Local Search Numbers and Windows Live Local
I wish I could just list a bunch of company names and that could substitute for thoughtful blog posts about all the companies that I should be writing about and all the interesting and potentially significant things going on (both here at ILM:05 and elsewhere this week). But given the demands of this conference and my general level of fatigue, I'll just talk about a couple of things with the few minutes I have.
The first is comScore SVP Jim Larrison's presentation on Day 1 of ILM:05 — "'How Much Search Is Really Local?"
We've estimated that Local Search is about 20 percent of overall search user behavior. Others have put out different numbers. comScore uses an admittedly "conservative" methodology in calculating Local Search — the company counts searches that happen on local domains (e.g., Local.Yahoo.com, Mapquest) and searches that happen with geographic modifiers of one sort or another (e.g., ZIP, city name). By that methodology, Larrison said that local was about 13% of search now.
But we have long believed there is a great deal more search that has a local intent but is hard to quantify because it's ambiguous (e.g., "probate attorney" w/o a geo-modifier) and not being captured by the "explicit" way of looking at local. Larrison generally agrees, and I asked him to do a deeper dive on the question.
Briefly, in his excellent presentation, he said that when you look closely at the user behavior (he gave a number of concrete examples), the real number is much closer to 35 percent or even 40 percent of search that is really trying to capture information that is in one way or another local — offline fulfillment/services, offline shopping, classifieds-oriented searches and so on. We'll write more about this later, and it obviously merits further discussion and investigation.
The second thing is Windows Live Local. Erik Jorgensen, general manager for MSN search, gave a keynote speech yesterday in which he demo'd "Windows Live Local" (different from "Fremont" — the classifieds site). Windows Live Local, which hasn't otherwise been announced (and goes live next week), is a mixing of local data, community features and Virtual Earth. But now they're launching the Pictometry aerial oblique imagery as a part of that. Erik referred to it generally as "immersive imagery" and discussed how Microsoft is putting it at the center of their local strategy.
What this is is mapping with angled shots taken from low flying planes. Erik showed some of the shots and the resolution plus the integration of data and tools (annotation, personalization) on top of the imagery made the entire package truly impressive. To use the vernacular, it was REALLY COOL.

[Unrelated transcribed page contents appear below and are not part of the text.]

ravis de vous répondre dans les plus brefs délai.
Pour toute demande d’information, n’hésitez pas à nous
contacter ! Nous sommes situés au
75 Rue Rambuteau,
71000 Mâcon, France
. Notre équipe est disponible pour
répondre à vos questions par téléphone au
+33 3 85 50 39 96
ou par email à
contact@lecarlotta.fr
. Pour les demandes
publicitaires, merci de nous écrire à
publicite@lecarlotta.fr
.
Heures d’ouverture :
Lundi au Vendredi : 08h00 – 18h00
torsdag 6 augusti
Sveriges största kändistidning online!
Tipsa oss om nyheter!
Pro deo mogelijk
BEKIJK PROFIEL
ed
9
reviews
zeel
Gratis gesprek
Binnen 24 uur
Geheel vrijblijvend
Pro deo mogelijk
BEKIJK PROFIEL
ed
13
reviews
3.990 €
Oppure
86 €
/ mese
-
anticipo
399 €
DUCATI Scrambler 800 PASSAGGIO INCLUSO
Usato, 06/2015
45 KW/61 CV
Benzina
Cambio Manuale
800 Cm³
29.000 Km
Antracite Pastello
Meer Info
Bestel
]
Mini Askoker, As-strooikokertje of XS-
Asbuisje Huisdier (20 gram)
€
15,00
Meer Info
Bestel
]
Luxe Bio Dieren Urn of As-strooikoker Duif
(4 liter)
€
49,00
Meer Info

There's going to be a great deal of coverage of this when it officially launches and it shows how the mapping space continues to be really really hot. In fact, mapping has been at the center of several discussions here at the show — all of which have been very interesting.
There's lots more to talk about regarding Erik's presentation, but what it showed (together with Fremont) is that Microsoft has arrived as a player in local search in a potentially big way.
Greg, Thanks for a great conference…it was the most professional, smooth and well run one I have attended thus far worldwide….
Also the most valuable.
Thanks
I ran out of business cards! That is a true indicator of how much buzz was in the air!! Nice Job!